RECORDS SHOWN:

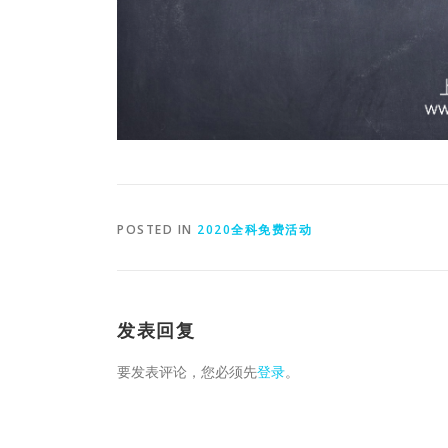
POSTED IN
2020全科免费活动
发表回复
要发表评论，您必须先
登录
。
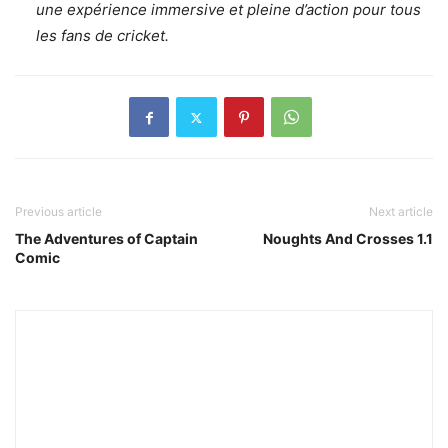
une expérience immersive et pleine d’action pour tous
les fans de cricket.
Previous article
Next article
The Adventures of Captain
Noughts And Crosses 1.1
Comic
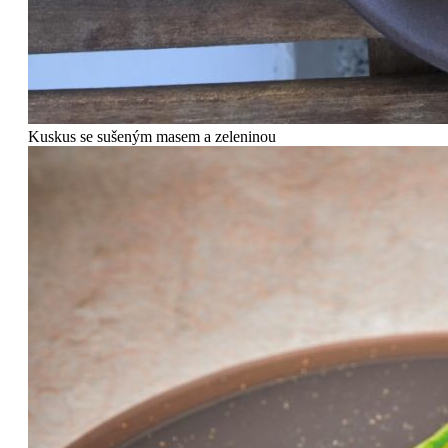
Kuskus se sušeným masem a zeleninou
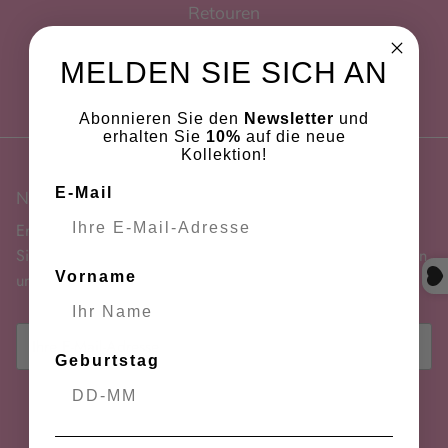
Retouren
MELDEN SIE SICH AN
Punkte speichern
Abonnieren Sie den
Newsletter
und
erhalten Sie
10%
auf die neue
Kollektion!
E-Mail
Newsletter
Erhalten Sie 10% Rabatt auf Ihre erste Bestellung – melden
Sie sich für den Newsletter an und bleiben Sie über Aktionen
Vorname
und neue Kollektionen informiert!
Geburtstag
ABONNIEREN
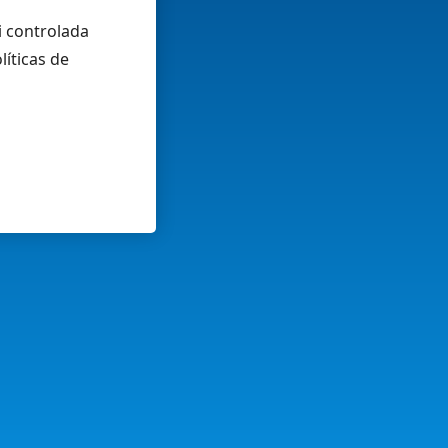
i controlada
líticas de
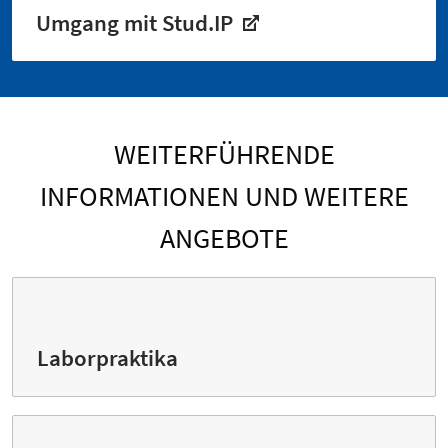
Umgang mit Stud.IP
WEITERFÜHRENDE
INFORMATIONEN UND WEITERE
ANGEBOTE
Laborpraktika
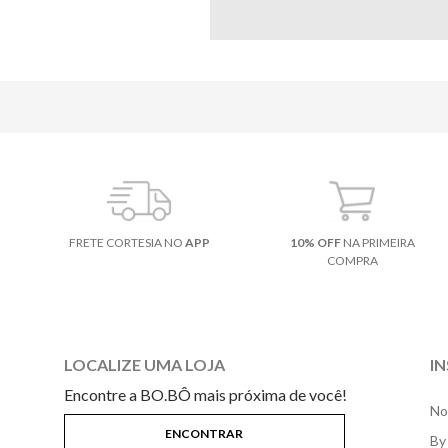
FRETE CORTESIA NO
APP
10% OFF
NA PRIMEIRA
COMPRA
LOCALIZE UMA LOJA
I
Encontre a BO.BÔ mais próxima de você!
No
By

TO DO: Scan the listing above. Gather each line that contains the word "neue".

OUTPUT FOR THIS EXERCISE:
auf die neue
und neue Kollektionen informiert!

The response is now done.